There seem to be an issue with path MTU discovery, and SSH (and possibly others).
I have a FreeBSD router, running 12.0-RELEASE-p9. The router terminates an IPv6 tunnel, using gif (protocol 41). The MTU on the tunnel is 1480, because of the encapsulating IPv4 header.
In my internal network, the MTU is the standard 1500.
From my work station, when I try to SSH over IPv6 to, for example freefall.freebsd.org, the connection fails. I can see in package dumps that the router responds with an ICMP packet too big. I can understand that this is the case for the first attempt since the local link has an MTU of 1500 but the remote link has an MTU of 1480, but ssh does multiple attempts with the same packet size, and gets ICMP ptb in return. Eventually, the connection is reset.
I expected that something, either in our TCP stack, IP stack or in SSH, would adjust to the lower MTU, and resend a shorter packet (possibly splitting it in multiple TCP packets).
After the first SSH connection attempt has failed, if I try again, the connection succeeds, so something adjusts so that later connections are not using the too big MTU.
I have a packet capture of the traffic between my work station, router and freefall.freebsd.org, that hopefully can shed a little bit of light on what's going on. It's available on request.
So, I did some more digging, and I think my initial conclusions weren't entirely correct.
I set up the following mini network, with a client on one subnet, and a server on another, and a router in between running PF. All machines are running FreeBSD 12.0.
|server| ---- <MTU 1280> ---- |router| ---- <MTU 1500> ---- |client|
server IP: 2001:db8:ffff:ff00::2
client IP: 2001:db8:ffff:ff10::2
I then try two connections to the server:
One with ssh, running ssh on the client to connect to sshd on the server.
One using netcat:
nc command on server: nc -6 -l 1234
nc command on client: cat /usr/share/examples/IPv6/USAGE | nc -6 ip-of-server
Between the ssh and nc invocations, I wipe the TCP host cache using
I run the above tests with three different router configurations.
First, I use the ruleset modulate.pf.conf, which uses modulate state for state tracking of TCP connections.
Second, I use the ruleset keep.pf.conf, which uses keep state for state tracking.

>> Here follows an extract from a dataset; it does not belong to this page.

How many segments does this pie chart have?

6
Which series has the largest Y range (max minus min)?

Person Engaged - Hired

Third, I disable PF completely.
In the first case, using modulate state, the ssh connection stalls, and it looks like the path mtu discovery fails. The nc connection works though.
In the second and third case, things work as normal.

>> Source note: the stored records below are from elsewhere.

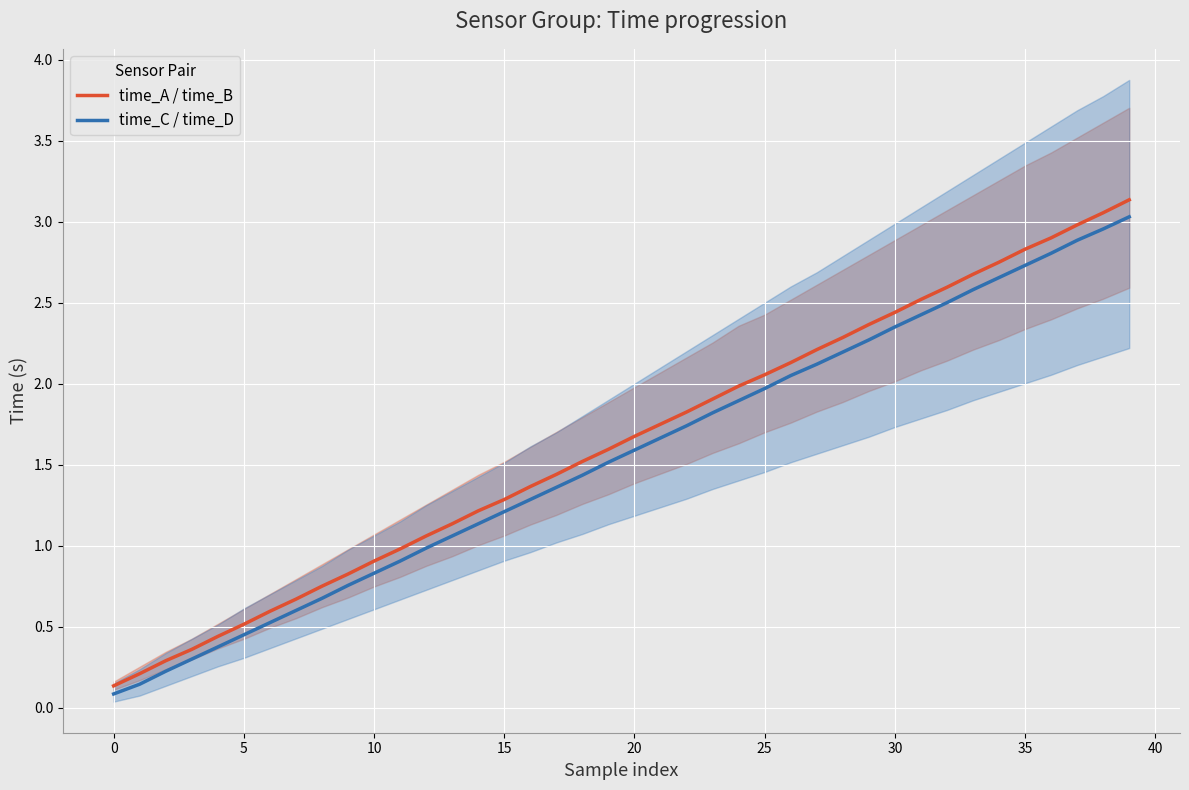

What are all the series names shown in the legend?

time_A / time_B, time_C / time_D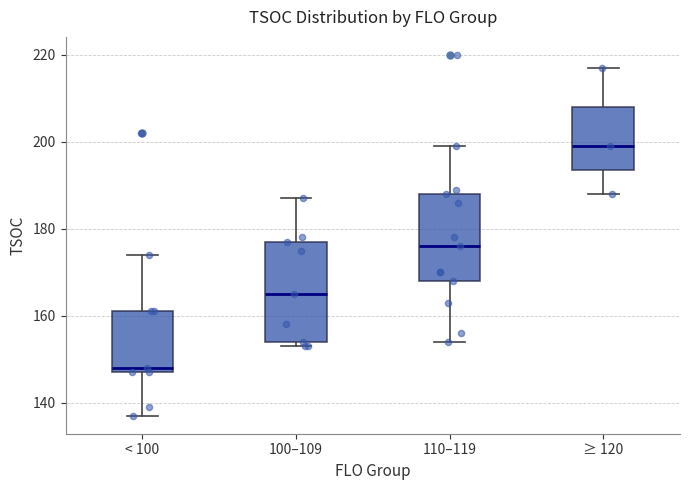

Which box has the highest median line?

≥ 120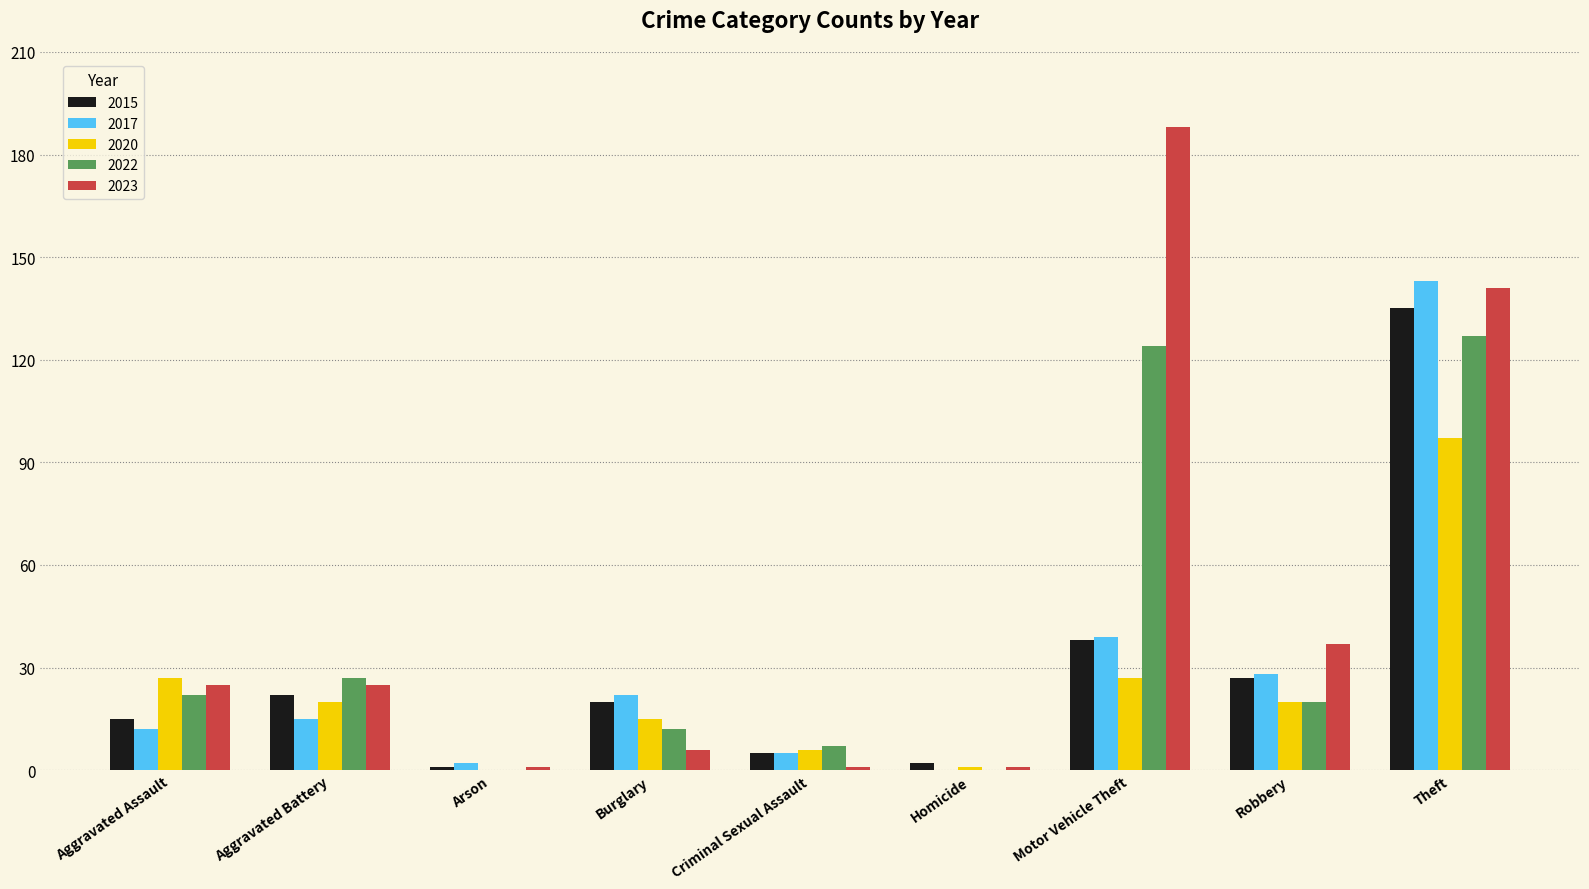

Between Aggravated Battery and Theft, which series saw the biggest shift?

2017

I am guessing that 'modulate state' somehow screws up path MTU discovery, so that the ptb packet sent by the router isn't recognized by the client, but this is just a guess.
I've attached the two different PF rule sets used, as well as /etc/rc.conf from the router, and pcap traffic dumps from all three runs.

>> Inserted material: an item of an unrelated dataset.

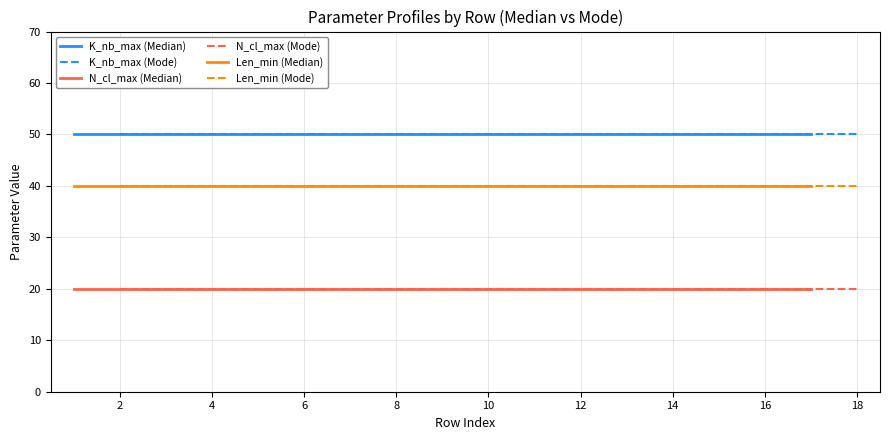

True or false: N_cl_max (Mode) and N_cl_max (Median) intersect in this chart.

False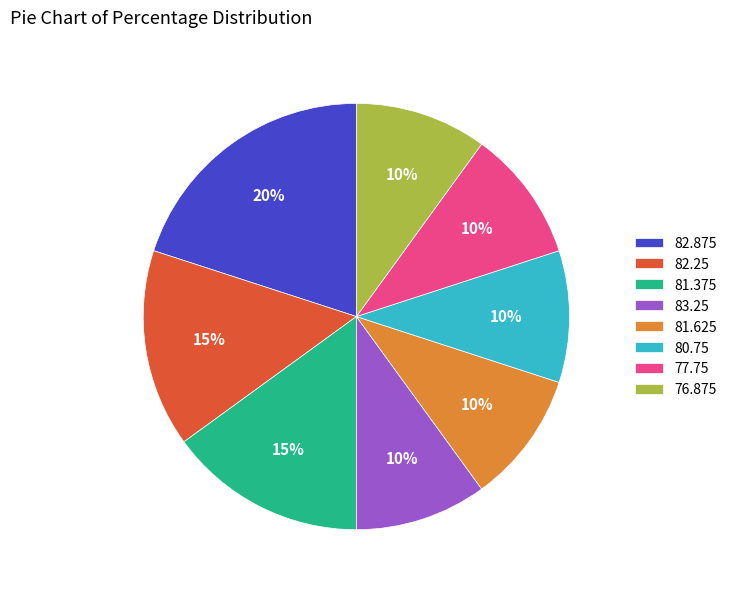

To the nearest percent, what is the difference between the largest and smallest slice percentages?

10%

Created attachment 206496 [details]
PF rulseset using modulate state
Created attachment 206497 [details]
pcap traffic dump using modulate state PF conf
Created attachment 206498 [details]
PF ruleset using modulate state
Created attachment 206499 [details]
PF ruleset using keep state
Created attachment 206500 [details]
pcap traffic dump using keep state PF conf
Created attachment 206501 [details]
pcap traffic dump not using PF
Created attachment 206502 [details]
Switched out the router to one running OpenBSD with a similar setup. OpenBSD is affected as well.
I guess you traced at the router.
Could you run the first and third scenario with tracing at the client and the router at the same time? I'm wondering if the client receives the ICMPv6 PTB message at all.
Right now, I don't see a problem with the TCP stack on the client side.
To improve the situation, you could enable blackhole detection by setting
sudo sysctl -w net.inet.tcp.pmtud_blackhole_detection=1
Then the TCP connections should not stall, but should automatically reduce the MSS after a (small) number of retransmissions.